2017 M05 5
Tu sembles très libre sur ce nouvel album, est-ce de ne rentrer dans aucun moule qui t’a inspiré le titre No Shape (« sans forme » en français) ?
J’essaie en tout cas autant que possible d’être libre. Cela veut aussi dire transcender la forme, quitter son corps. Ce titre peut évoquer la mort et la spiritualité. J’ai fabriqué ma propre religion qui est plutôt conceptuelle. Je pense que des énergies connectent tout, sans aucun jugement, et cela me permet d’avoir l’impression qu’on veille sur moi, d’une façon biologique. J’ai toujours aimé le chant dans les églises mais je ne me suis jamais senti autorisé à en faire partie. Alors pour moi, cet album est aussi pour ceux qui se sentent exclus de cela.
Cet album est très intime et pourtant, tu as trouvé de l’espace pour inviter en featuring Weyes Blood. Pourquoi l’avoir choisie ?
Je n’écoute plus la musique de la même façon depuis que j’en fais. Mais avec elle, je redevenais un adolescent. J’écoutais ses chansons en boucle, comme un fan obsessionnel. Je suis très heureux de cette chanson car on a chacun écrit nos textes et nos mélodies et c’est devenu comme une conversation entre nous deux.
« J’aime Freddy Krueger car il a malgré tout un sens de l’humour, violent et vulgaire. »

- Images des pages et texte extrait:
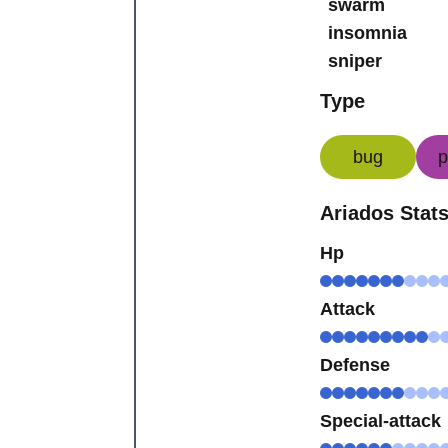
swarm
insomnia
sniper
Type
bug
p
Ariados Stat
Hp
Attack
Defense
Special-attack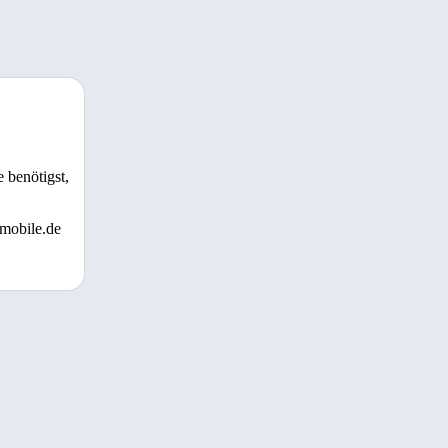
 benötigst,
 mobile.de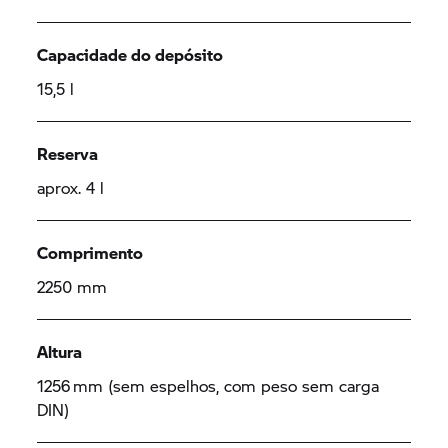
Capacidade do depósito
15,5 l
Reserva
aprox. 4 l
Comprimento
2250 mm
Altura
1256 mm (sem espelhos, com peso sem carga
DIN)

- CONSIGNES DE L'EXERCICE:
1. Dans l'entretien sur l'album No Shape, quelle artiste est invitée en featuring ?
2. Reprenez l'entretien sur l'album No Shape à partir de sa dernière phrase.

- RÉPONSES:
1. Weyes Blood.

2.
Il y a une vraie douceur dans cette musique, pourtant tu cites pour cet album l’influence du terrifiant Freddy Krueger…
Quand quelque chose m’effraie, je me mets à me renseigner dessus et ça m’attire. J’aime Freddy Krueger car il a malgré tout un sens de l’humour, violent et vulgaire. J’ai construit toute ma vie en étant un outsider, il y a une magie à en être un, on joue avec d’autres règles que les autres. La plupart des musiciens que j’admire se sentaient comme des outsiders. Nina Simone est probablement la musicienne que j’admire le plus. Chacune de ses chansons est un chant de protestation et même quand ce sont des chansons d’amour, elles sont un vrai combat.
« Je sais qu’il existe des gens très homophobes aux États-Unis […]. Des lois me protégeaient mais ce ne sera plus le cas. »
Ressens-tu le besoin de te battre avec Trump au pouvoir ?
Certainement et ça ne risque pas de s’arranger. Je ne me suis jamais senti complètement en sécurité, je sais qu’il existe des gens très homophobes aux États-Unis mais avant je pouvais me tenir à distance d’eux, rester en ville entouré par une bulle de gens bienveillants. Des lois me protégeaient mais ce ne sera plus le cas.
À quoi ressemble une journée type d’écriture chez toi ?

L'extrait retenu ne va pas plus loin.